Per la prima volta martiri cristiani vengono proclamati beati in un Paese musulmano. Che segnale è?
«Importante. Le autorità hanno compreso il senso più vero che vogliamo dare a questa celebrazione: dare testimonianza che è possibile vivere insieme, camminare credenti a fianco di credenti. Saranno presenti alla beatificazione autorità del Paese e molti imam. È l’immagine più vera dell’islam che la maggior parte degli algerini vivono e praticano. Un islam di tolleranza, di pace e di incontro. Aperto alla Chiesa e alle altre religioni».
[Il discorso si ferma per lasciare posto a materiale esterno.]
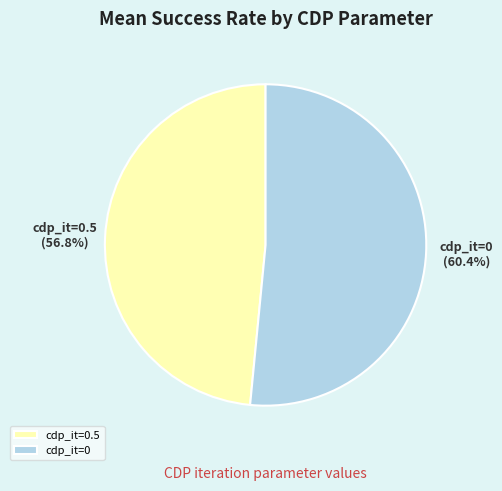

Approximately how many times larger is the value at cdp_it=0.5 compared to cdp_it=0?

0.9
Quale eredità lasciano i nuovi beati alla Algeria di oggi?
«Musulmani e cristiani sono chiamati oggi a percorrere un cammino insieme. Il mondo ha bisogno di queste testimonianze, ha bisogno di esperienze di fraternità in cui si mostra che è possibile superare i muri, lasciarsi conoscere gli uni gli altri nelle cose più belle e spirituali che si hanno, riconoscersi fratelli e sorelle nella profondità della propria fede. I martiri sono vittime di una delle pagine più buie della storia di Algeria. Ci dicono che i muri non possono che condurre a tensioni, fratture indelebili, guerre. Oggi, come dice il Papa, è il tempo per costruire ponti non muri».
Secondo lei, Papa Francesco cosa vuole dire alla Chiesa con questa beatificazione?
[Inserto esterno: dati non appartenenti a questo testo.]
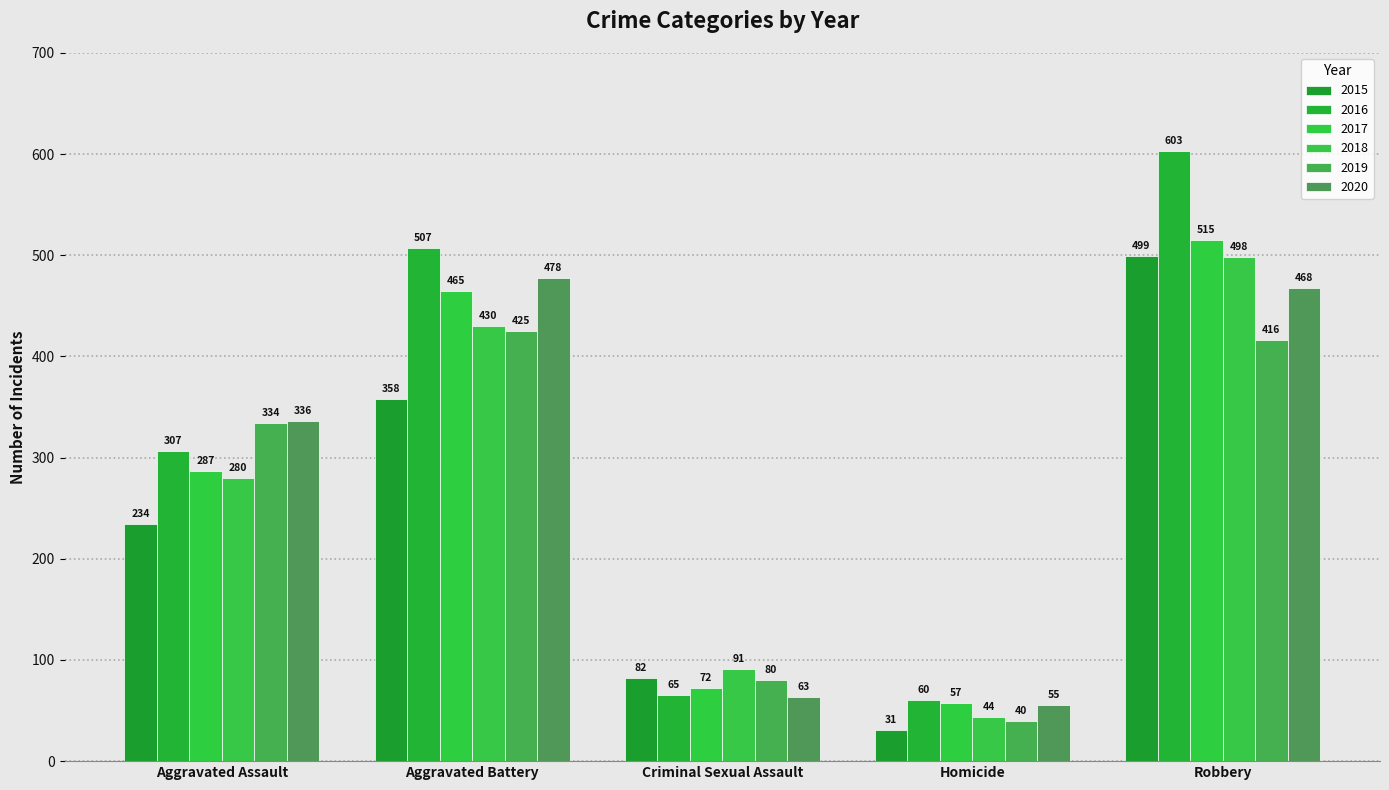

Reading right to left, transcribe all the data shown in this chart.

2015: 499	31	82	358	234
2016: 603	60	65	507	307
2017: 515	57	72	465	287
2018: 498	44	91	430	280
2019: 416	40	80	425	334
2020: 468	55	63	478	336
«Il Papa ha seguito da vicino la causa di beatificazione. Penso che sia sensibile soprattutto al martirio dell’amore. Sono toccato nel vedere come la vita di questi fratelli e sorelle corrisponda in maniera fedelissima al cammino che Papa Francesco sta indicando alla Chiesa. Nella sua ultima esortazione “Gaudete et exsultate” indica la santità nell’ordinario usando un’espressione molto particolare, la santità della porta accanto. Significa vedere nell’altro che bussa alla mia porta, un volto della santità. Ma per farlo dobbiamo saper guardare l’altro nella profondità del suo cuore. I martiri che verranno beatificati hanno fatto questo e lo hanno fatto con tutti, senza distinzione».